Photos with camera intrinsics:

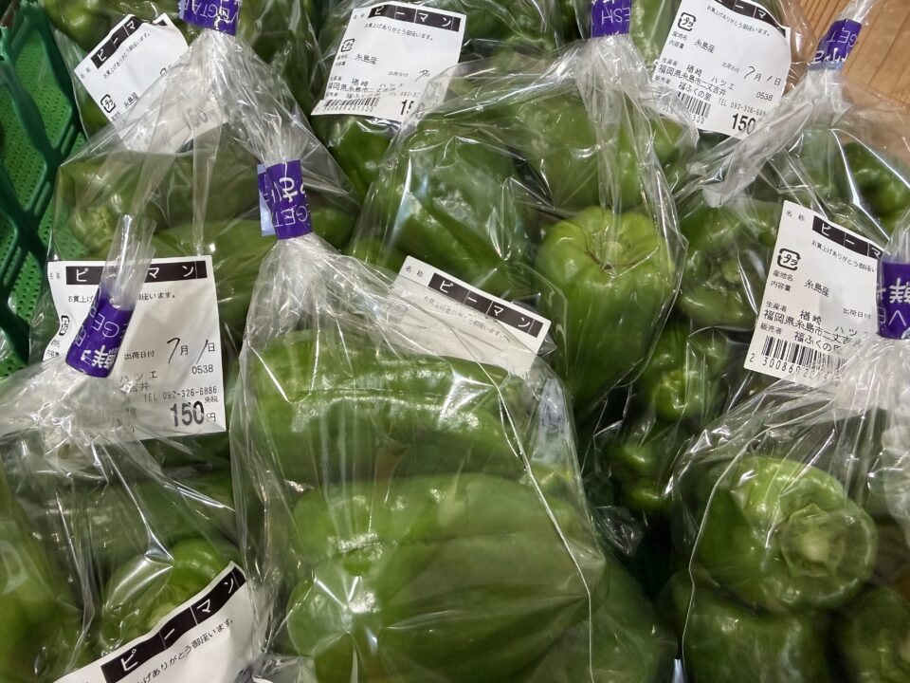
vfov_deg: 56.8
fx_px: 631
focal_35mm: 24
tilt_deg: -44.4
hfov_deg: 71.6
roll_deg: -1.6
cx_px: 455
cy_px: 342
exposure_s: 1/60
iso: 320
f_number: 2.2
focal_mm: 2.22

Exercise objective:
A word-for-word restatement of all the lines above is needed, with the pictures omitted.

Solution:
vfov_deg: 56.8
fx_px: 631
focal_35mm: 24
tilt_deg: -44.4
hfov_deg: 71.6
roll_deg: -1.6
cx_px: 455
cy_px: 342
exposure_s: 1/60
iso: 320
f_number: 2.2
focal_mm: 2.22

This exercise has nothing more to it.